Certain business aviation activities using U.S.-registered foreign civil aircraft.
For purposes of this section, “company” is defined as a person that operates civil aircraft in furtherance of a business other than air transportation. U.S.-registered foreign civil aircraft that are not otherwise engaged in commercial air operations, or foreign air transportation, and which are operated by a company in the furtherance of a business other than transportation by air, when the carriage is within the scope of, and incidental to, the business of the company (other than transportation by air), may be operated to, from, and within the United States as follows:
(a) Intra-company operations. A company operating a U.S.-registered foreign civil aircraft may conduct operations for a subsidiary or parent or a subsidiary of its parent on a fully-allocated cost reimbursable basis; provided, that the operator of the U.S.-registered foreign civil aircraft must hold majority ownership in, be majority owned by, or have a common parent with, the company for which it provides operations;
(b) Interchange operations. A company may lease a U.S.-registered foreign civil aircraft to another company in exchange for equal time when needed on the other company's U.S. registered aircraft, where no charge, assessment, or fee is made, except that a charge may be made not to exceed the difference between the cost of owning, operating, and maintaining the two aircraft;
(c) Joint ownership operations. A company that jointly owns a U.S.-registered foreign civil aircraft and furnishes the flight crew for that aircraft may collect from the other joint owners of that aircraft a share of the actual costs involved in the operation of the aircraft; and
(d) Time-sharing operations. A company may lease a U.S.-registered foreign civil aircraft, with crew, to another company; provided, that the operator may collect no charge for the operation of the aircraft except reimbursement for:
(1) Fuel, oil, lubricants, and other additives.
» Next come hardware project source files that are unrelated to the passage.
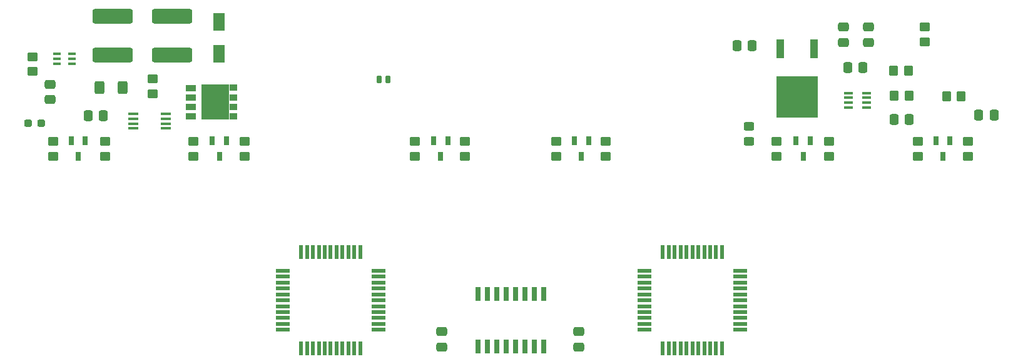
<source format=gtp>
G04 #@! TF.GenerationSoftware,KiCad,Pcbnew,8.0.4*
G04 #@! TF.CreationDate,2024-11-13T17:36:54+01:00*
G04 #@! TF.ProjectId,nixie_alarm_main_board,6e697869-655f-4616-9c61-726d5f6d6169,rev?*
G04 #@! TF.SameCoordinates,Original*
G04 #@! TF.FileFunction,Paste,Top*
G04 #@! TF.FilePolarity,Positive*
%FSLAX46Y46*%
G04 Gerber Fmt 4.6, Leading zero omitted, Abs format (unit mm)*
G04 Created by KiCad (PCBNEW 8.0.4) date 2024-11-13 17:36:54*
%MOMM*%
%LPD*%
G01*
G04 APERTURE LIST*
G04 Aperture macros list*
%AMRoundRect*
0 Rectangle with rounded corners*
0 $1 Rounding radius*
0 $2 $3 $4 $5 $6 $7 $8 $9 X,Y pos of 4 corners*
0 Add a 4 corners polygon primitive as box body*
4,1,4,$2,$3,$4,$5,$6,$7,$8,$9,$2,$3,0*
0 Add four circle primitives for the rounded corners*
1,1,$1+$1,$2,$3*
1,1,$1+$1,$4,$5*
1,1,$1+$1,$6,$7*
1,1,$1+$1,$8,$9*
0 Add four rect primitives between the rounded corners*
20,1,$1+$1,$2,$3,$4,$5,0*
20,1,$1+$1,$4,$5,$6,$7,0*
20,1,$1+$1,$6,$7,$8,$9,0*
20,1,$1+$1,$8,$9,$2,$3,0*%
G04 Aperture macros list end*
%ADD10RoundRect,0.250000X-0.450000X0.350000X-0.450000X-0.350000X0.450000X-0.350000X0.450000X0.350000X0*%
%ADD11R,0.600000X1.900000*%
%ADD12R,1.900000X0.600000*%
%ADD13RoundRect,0.250000X0.337500X0.475000X-0.337500X0.475000X-0.337500X-0.475000X0.337500X-0.475000X0*%
%ADD14RoundRect,0.249999X2.450001X-0.737501X2.450001X0.737501X-2.450001X0.737501X-2.450001X-0.737501X0*%
%ADD15RoundRect,0.250000X0.450000X-0.350000X0.450000X0.350000X-0.450000X0.350000X-0.450000X-0.350000X0*%
%ADD16R,0.650000X1.200000*%
%ADD17R,1.000000X0.400000*%
%ADD18R,1.400000X0.450000*%
%ADD19RoundRect,0.250000X0.475000X-0.337500X0.475000X0.337500X-0.475000X0.337500X-0.475000X-0.337500X0*%
%ADD20R,1.200000X0.450000*%
%ADD21RoundRect,0.250000X-0.475000X0.337500X-0.475000X-0.337500X0.475000X-0.337500X0.475000X0.337500X0*%
%ADD22RoundRect,0.250000X0.350000X0.450000X-0.350000X0.450000X-0.350000X-0.450000X0.350000X-0.450000X0*%
%ADD23R,1.060000X2.600000*%
%ADD24R,5.632000X5.700000*%
%ADD25R,0.700000X1.825000*%
%ADD26RoundRect,0.250000X-0.337500X-0.475000X0.337500X-0.475000X0.337500X0.475000X-0.337500X0.475000X0*%
%ADD27RoundRect,0.250000X-0.350000X-0.450000X0.350000X-0.450000X0.350000X0.450000X-0.350000X0.450000X0*%
%ADD28RoundRect,0.250000X-0.400000X-0.625000X0.400000X-0.625000X0.400000X0.625000X-0.400000X0.625000X0*%
%ADD29RoundRect,0.062500X0.250000X-0.437500X0.250000X0.437500X-0.250000X0.437500X-0.250000X-0.437500X0*%
%ADD30R,1.550000X2.350000*%
%ADD31R,1.450000X0.850000*%
%ADD32R,1.050000X0.850000*%
%ADD33R,3.750000X4.700000*%
%ADD34RoundRect,0.250000X0.450000X-0.325000X0.450000X0.325000X-0.450000X0.325000X-0.450000X-0.325000X0*%
%ADD35RoundRect,0.237500X0.287500X0.237500X-0.287500X0.237500X-0.287500X-0.237500X0.287500X-0.237500X0*%
G04 APERTURE END LIST*
D10*
X142850000Y-93828000D03*
X142850000Y-95828000D03*
D11*
X135500000Y-108850000D03*
X134700000Y-108850000D03*
X133900000Y-108850000D03*
X133100000Y-108850000D03*
X132300000Y-108850000D03*
X131500000Y-108850000D03*
X130700000Y-108850000D03*
X129900000Y-108850000D03*
X129100000Y-108850000D03*
X128300000Y-108850000D03*
X127500000Y-108850000D03*
D12*
X125000000Y-111350000D03*
X125000000Y-112150000D03*
X125000000Y-112950000D03*
X125000000Y-113750000D03*
X125000000Y-114550000D03*
X125000000Y-115350000D03*
X125000000Y-116150000D03*
X125000000Y-116950000D03*
X125000000Y-117750000D03*
X125000000Y-118550000D03*
X125000000Y-119350000D03*
D11*
X127500000Y-121850000D03*
X128300000Y-121850000D03*
X129100000Y-121850000D03*
X129900000Y-121850000D03*
X130700000Y-121850000D03*
X131500000Y-121850000D03*
X132300000Y-121850000D03*
X133100000Y-121850000D03*
X133900000Y-121850000D03*
X134700000Y-121850000D03*
X135500000Y-121850000D03*
D12*
X138000000Y-119350000D03*
X138000000Y-118550000D03*
X138000000Y-117750000D03*
X138000000Y-116950000D03*
X138000000Y-116150000D03*
X138000000Y-115350000D03*
X138000000Y-114550000D03*
X138000000Y-113750000D03*
X138000000Y-112950000D03*
X138000000Y-112150000D03*
X138000000Y-111350000D03*
D13*
X188537500Y-80878000D03*
X186462500Y-80878000D03*
D14*
X102000000Y-82137500D03*
X102000000Y-76862500D03*
D10*
X162050000Y-93828000D03*
X162050000Y-95828000D03*
D15*
X107450000Y-87375000D03*
X107450000Y-85375000D03*
D16*
X166410000Y-93728000D03*
X164490000Y-93728000D03*
X165450000Y-95828000D03*
D17*
X94450000Y-82000000D03*
X94450000Y-82650000D03*
X94450000Y-83300000D03*
X96450000Y-83300000D03*
X96450000Y-82650000D03*
X96450000Y-82000000D03*
D18*
X104750000Y-90125000D03*
X104750000Y-90775000D03*
X104750000Y-91425000D03*
X104750000Y-92075000D03*
X109150000Y-92075000D03*
X109150000Y-91425000D03*
X109150000Y-90775000D03*
X109150000Y-90125000D03*
D19*
X165100000Y-121687500D03*
X165100000Y-119612500D03*
D10*
X100950000Y-93828000D03*
X100950000Y-95828000D03*
D20*
X201550000Y-87275000D03*
X201550000Y-87925000D03*
X201550000Y-88575000D03*
X201550000Y-89225000D03*
X204050000Y-89225000D03*
X204050000Y-88575000D03*
X204050000Y-87925000D03*
X204050000Y-87275000D03*
D16*
X147350000Y-93728000D03*
X145430000Y-93728000D03*
X146390000Y-95828000D03*
D15*
X211875000Y-80375000D03*
X211875000Y-78375000D03*
D10*
X112950000Y-93828000D03*
X112950000Y-95828000D03*
D21*
X204300000Y-78340500D03*
X204300000Y-80415500D03*
D22*
X216825000Y-87750000D03*
X214825000Y-87750000D03*
D10*
X217750000Y-93828000D03*
X217750000Y-95828000D03*
D21*
X93550000Y-86112500D03*
X93550000Y-88187500D03*
D16*
X215310000Y-93728000D03*
X213390000Y-93728000D03*
X214350000Y-95828000D03*
D23*
X196911000Y-81265000D03*
D24*
X194625000Y-87815000D03*
D23*
X192339000Y-81265000D03*
D10*
X191850000Y-93828000D03*
X191850000Y-95828000D03*
X198950000Y-93828000D03*
X198950000Y-95828000D03*
D16*
X117410000Y-93728000D03*
X115490000Y-93728000D03*
X116450000Y-95828000D03*
D10*
X93950000Y-93828000D03*
X93950000Y-95828000D03*
D16*
X196410000Y-93728000D03*
X194490000Y-93728000D03*
X195450000Y-95828000D03*
D25*
X160345000Y-114466000D03*
X159075000Y-114466000D03*
X157805000Y-114466000D03*
X156535000Y-114466000D03*
X155265000Y-114466000D03*
X153995000Y-114466000D03*
X152725000Y-114466000D03*
X151455000Y-114466000D03*
X151455000Y-121590000D03*
X152725000Y-121590000D03*
X153995000Y-121590000D03*
X155265000Y-121590000D03*
X156535000Y-121590000D03*
X157805000Y-121590000D03*
X159075000Y-121590000D03*
X160345000Y-121590000D03*
D10*
X168750000Y-93828000D03*
X168750000Y-95828000D03*
D26*
X201462500Y-83875000D03*
X203537500Y-83875000D03*
D15*
X91125000Y-84375000D03*
X91125000Y-82375000D03*
D22*
X209650000Y-84275000D03*
X207650000Y-84275000D03*
D10*
X119850000Y-93828000D03*
X119850000Y-95828000D03*
D26*
X219212500Y-90275000D03*
X221287500Y-90275000D03*
D10*
X210950000Y-93828000D03*
X210950000Y-95828000D03*
D13*
X209812500Y-90900000D03*
X207737500Y-90900000D03*
D14*
X110025000Y-82137500D03*
X110025000Y-76862500D03*
D27*
X207750000Y-87625000D03*
X209750000Y-87625000D03*
D28*
X100250000Y-86525000D03*
X103350000Y-86525000D03*
D19*
X146500000Y-121687500D03*
X146500000Y-119612500D03*
D29*
X138050000Y-85490000D03*
X139275000Y-85490000D03*
D19*
X200850000Y-80415500D03*
X200850000Y-78340500D03*
D30*
X116350000Y-81955000D03*
X116350000Y-77655000D03*
D16*
X98310000Y-93728000D03*
X96390000Y-93728000D03*
X97350000Y-95828000D03*
D11*
X184450000Y-108850000D03*
X183650000Y-108850000D03*
X182850000Y-108850000D03*
X182050000Y-108850000D03*
X181250000Y-108850000D03*
X180450000Y-108850000D03*
X179650000Y-108850000D03*
X178850000Y-108850000D03*
X178050000Y-108850000D03*
X177250000Y-108850000D03*
X176450000Y-108850000D03*
D12*
X173950000Y-111350000D03*
X173950000Y-112150000D03*
X173950000Y-112950000D03*
X173950000Y-113750000D03*
X173950000Y-114550000D03*
X173950000Y-115350000D03*
X173950000Y-116150000D03*
X173950000Y-116950000D03*
X173950000Y-117750000D03*
X173950000Y-118550000D03*
X173950000Y-119350000D03*
D11*
X176450000Y-121850000D03*
X177250000Y-121850000D03*
X178050000Y-121850000D03*
X178850000Y-121850000D03*
X179650000Y-121850000D03*
X180450000Y-121850000D03*
X181250000Y-121850000D03*
X182050000Y-121850000D03*
X182850000Y-121850000D03*
X183650000Y-121850000D03*
X184450000Y-121850000D03*
D12*
X186950000Y-119350000D03*
X186950000Y-118550000D03*
X186950000Y-117750000D03*
X186950000Y-116950000D03*
X186950000Y-116150000D03*
X186950000Y-115350000D03*
X186950000Y-114550000D03*
X186950000Y-113750000D03*
X186950000Y-112950000D03*
X186950000Y-112150000D03*
X186950000Y-111350000D03*
D31*
X112600000Y-86595000D03*
X112600000Y-87865000D03*
X112600000Y-89135000D03*
X112600000Y-90405000D03*
D32*
X118300000Y-90425000D03*
X118300000Y-89135000D03*
X118300000Y-87865000D03*
X118300000Y-86575000D03*
D33*
X115900000Y-88500000D03*
D34*
X188100000Y-93825000D03*
X188100000Y-91775000D03*
D26*
X98687500Y-90350000D03*
X100762500Y-90350000D03*
D15*
X149650000Y-95828000D03*
X149650000Y-93828000D03*
D35*
X92325000Y-91400000D03*
X90575000Y-91400000D03*
M02*

</source>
(2) Travel expenses of the crew, including food, lodging, and ground transportation.
(3) Hanger and tie-down costs away from the aircraft's base of operations.
(4) Insurance obtained for the specific flight.
(5) Landing fees, airport taxes, and similar assessments.
(6) Customs, foreign permit, and similar fees directly related to the flight.
(7) In flight food and beverages.
(8) Passenger ground transportation.
(9) Flight planning and weather contract services.
(10) An additional charge equal to 100 percent of the expenses for fuel, oil, lubricants, and other additives.